**DATA SHOWN**
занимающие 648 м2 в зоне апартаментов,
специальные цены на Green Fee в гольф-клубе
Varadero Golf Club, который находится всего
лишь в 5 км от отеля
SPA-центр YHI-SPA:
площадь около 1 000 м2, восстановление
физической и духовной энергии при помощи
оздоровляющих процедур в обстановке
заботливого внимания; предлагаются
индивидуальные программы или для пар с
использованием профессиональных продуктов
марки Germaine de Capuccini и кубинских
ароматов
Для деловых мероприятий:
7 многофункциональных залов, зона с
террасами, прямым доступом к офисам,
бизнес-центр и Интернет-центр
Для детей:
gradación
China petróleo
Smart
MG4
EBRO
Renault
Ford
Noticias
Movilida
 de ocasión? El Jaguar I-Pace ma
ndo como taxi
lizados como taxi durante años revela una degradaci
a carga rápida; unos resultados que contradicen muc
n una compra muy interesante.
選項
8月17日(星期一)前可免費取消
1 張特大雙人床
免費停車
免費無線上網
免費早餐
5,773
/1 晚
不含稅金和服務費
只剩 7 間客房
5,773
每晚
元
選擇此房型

---

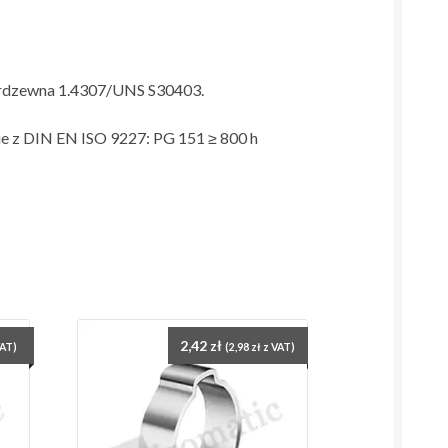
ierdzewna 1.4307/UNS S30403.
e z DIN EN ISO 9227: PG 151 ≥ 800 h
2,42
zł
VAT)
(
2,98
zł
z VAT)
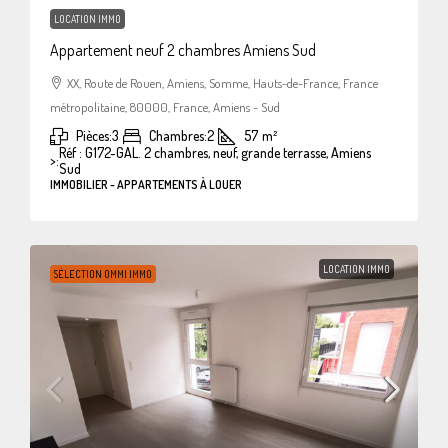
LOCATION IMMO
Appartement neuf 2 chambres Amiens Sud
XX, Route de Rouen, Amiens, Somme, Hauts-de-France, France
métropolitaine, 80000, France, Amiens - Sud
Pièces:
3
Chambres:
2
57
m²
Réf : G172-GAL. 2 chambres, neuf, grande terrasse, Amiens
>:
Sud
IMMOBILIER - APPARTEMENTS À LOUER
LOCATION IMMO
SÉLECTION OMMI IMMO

...

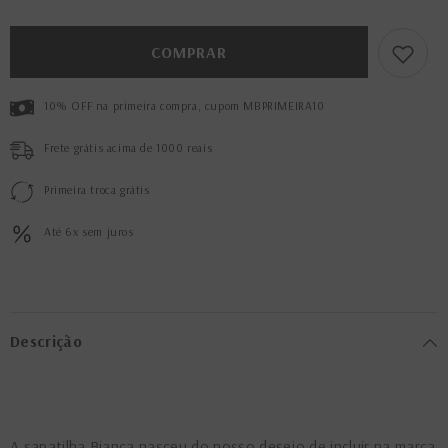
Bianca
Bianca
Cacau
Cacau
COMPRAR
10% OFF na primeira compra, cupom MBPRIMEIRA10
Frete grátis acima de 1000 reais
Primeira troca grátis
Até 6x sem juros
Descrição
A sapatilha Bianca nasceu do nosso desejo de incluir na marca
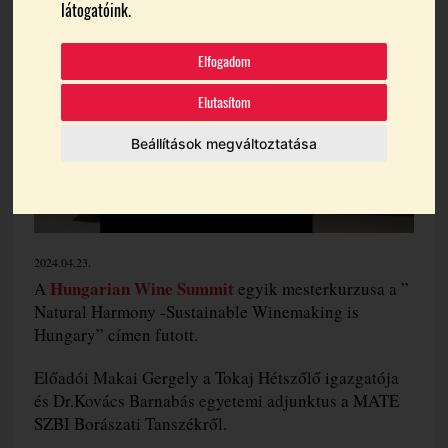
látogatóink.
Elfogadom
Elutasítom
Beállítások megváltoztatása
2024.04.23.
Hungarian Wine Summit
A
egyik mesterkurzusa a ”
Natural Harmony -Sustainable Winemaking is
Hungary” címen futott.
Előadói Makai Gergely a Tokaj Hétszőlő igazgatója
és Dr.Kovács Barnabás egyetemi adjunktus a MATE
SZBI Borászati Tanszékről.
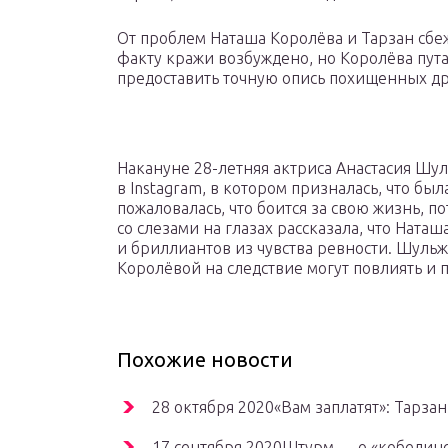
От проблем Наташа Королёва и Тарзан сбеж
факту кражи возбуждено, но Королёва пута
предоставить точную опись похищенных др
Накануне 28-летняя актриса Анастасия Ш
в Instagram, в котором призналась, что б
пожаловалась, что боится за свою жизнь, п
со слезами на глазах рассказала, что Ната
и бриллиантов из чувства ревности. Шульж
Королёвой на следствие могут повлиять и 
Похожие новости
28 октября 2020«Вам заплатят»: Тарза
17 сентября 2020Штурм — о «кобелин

**WORK ITEM**
A word-for-word copy of the lines above from the one with "Накануне 28-летняя актриса Анастасия Ш" through the one with "17 сентября 2020Штурм", inclusive, is the only output wanted.

**RESPONSE FOR THIS EXERCISE**
Накануне 28-летняя актриса Анастасия Ш
в Instagram, в котором призналась, что б
пожаловалась, что боится за свою жизнь, п
со слезами на глазах рассказала, что Ната
и бриллиантов из чувства ревности. Шульж
Королёвой на следствие могут повлиять и 
Похожие новости
28 октября 2020«Вам заплатят»: Тарза
17 сентября 2020Штурм — о «кобелин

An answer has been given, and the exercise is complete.